[DATA TO PROCESS — start]

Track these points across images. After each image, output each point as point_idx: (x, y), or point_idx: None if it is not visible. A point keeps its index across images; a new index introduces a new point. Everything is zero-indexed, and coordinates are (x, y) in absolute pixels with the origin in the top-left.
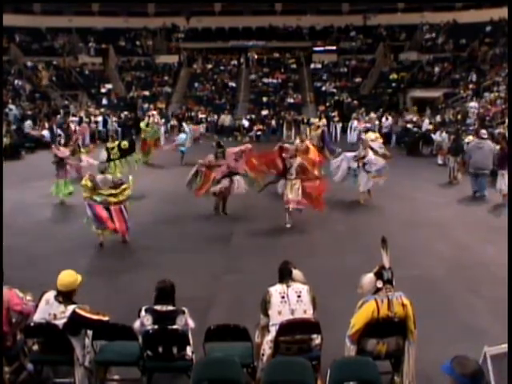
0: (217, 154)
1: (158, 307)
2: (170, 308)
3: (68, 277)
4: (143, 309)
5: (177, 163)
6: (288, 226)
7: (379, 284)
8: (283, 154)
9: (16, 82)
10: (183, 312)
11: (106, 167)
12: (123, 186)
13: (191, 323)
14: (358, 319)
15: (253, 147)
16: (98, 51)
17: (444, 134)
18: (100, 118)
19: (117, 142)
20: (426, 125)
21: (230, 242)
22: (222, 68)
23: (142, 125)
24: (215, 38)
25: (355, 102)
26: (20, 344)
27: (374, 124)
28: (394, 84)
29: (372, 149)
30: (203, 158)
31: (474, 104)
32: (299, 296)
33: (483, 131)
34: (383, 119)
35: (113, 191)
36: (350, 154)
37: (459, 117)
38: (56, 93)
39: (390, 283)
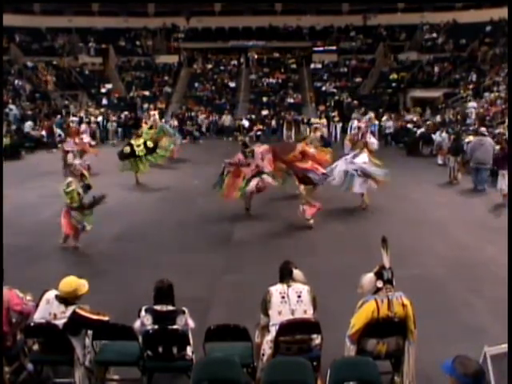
0: (245, 153)
1: (158, 307)
2: (170, 308)
3: (66, 286)
4: (143, 309)
5: (176, 163)
6: (311, 222)
7: (379, 284)
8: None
9: (16, 82)
10: (183, 312)
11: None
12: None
13: (191, 323)
14: (358, 319)
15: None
16: (98, 51)
17: (444, 134)
18: (100, 118)
19: (142, 140)
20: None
21: (230, 242)
22: (222, 68)
23: (145, 130)
24: (215, 38)
25: (355, 101)
26: (20, 344)
27: (373, 124)
28: (394, 84)
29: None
30: (230, 158)
31: (472, 104)
32: (299, 296)
33: (483, 129)
34: (384, 118)
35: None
36: (347, 156)
37: (459, 117)
38: (56, 93)
39: (390, 283)
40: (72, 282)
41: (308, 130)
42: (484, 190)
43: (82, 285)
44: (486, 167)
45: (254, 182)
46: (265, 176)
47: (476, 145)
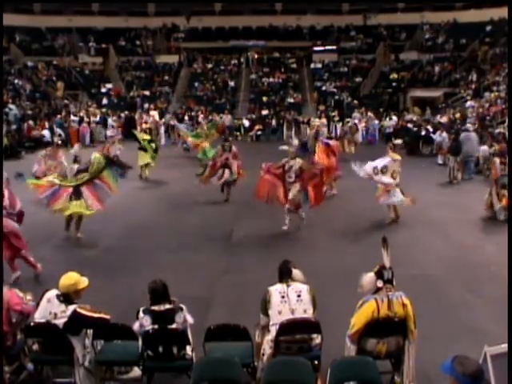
0: (224, 146)
1: (155, 307)
2: (168, 306)
3: (67, 280)
4: (141, 310)
5: (175, 162)
6: (285, 228)
7: (379, 283)
8: (284, 161)
9: (16, 81)
10: (181, 309)
11: (79, 158)
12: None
13: (190, 319)
14: (358, 319)
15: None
16: (98, 51)
17: (444, 134)
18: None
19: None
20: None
21: (230, 242)
22: (221, 68)
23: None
24: (215, 38)
25: (355, 101)
26: (20, 344)
27: (372, 123)
28: (394, 84)
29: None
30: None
31: (470, 103)
32: (299, 295)
33: (469, 125)
34: (387, 119)
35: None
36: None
37: (457, 116)
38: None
39: (391, 283)
40: (72, 276)
41: (308, 129)
42: (471, 178)
43: (82, 280)
44: (473, 159)
45: (217, 174)
46: (227, 170)
47: (464, 139)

[DATA TO PROCESS — finish]

— WHAT TO PRODUCE —
Using the records above, reproduce exactly the lines from the line containing "45: (254, 182)" through the last line, with both ends kept and no pictures.

— RESPONSE TO THE TASK —
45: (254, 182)
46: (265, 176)
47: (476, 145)
0: (224, 146)
1: (155, 307)
2: (168, 306)
3: (67, 280)
4: (141, 310)
5: (175, 162)
6: (285, 228)
7: (379, 283)
8: (284, 161)
9: (16, 81)
10: (181, 309)
11: (79, 158)
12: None
13: (190, 319)
14: (358, 319)
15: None
16: (98, 51)
17: (444, 134)
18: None
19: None
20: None
21: (230, 242)
22: (221, 68)
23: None
24: (215, 38)
25: (355, 101)
26: (20, 344)
27: (372, 123)
28: (394, 84)
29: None
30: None
31: (470, 103)
32: (299, 295)
33: (469, 125)
34: (387, 119)
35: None
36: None
37: (457, 116)
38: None
39: (391, 283)
40: (72, 276)
41: (308, 129)
42: (471, 178)
43: (82, 280)
44: (473, 159)
45: (217, 174)
46: (227, 170)
47: (464, 139)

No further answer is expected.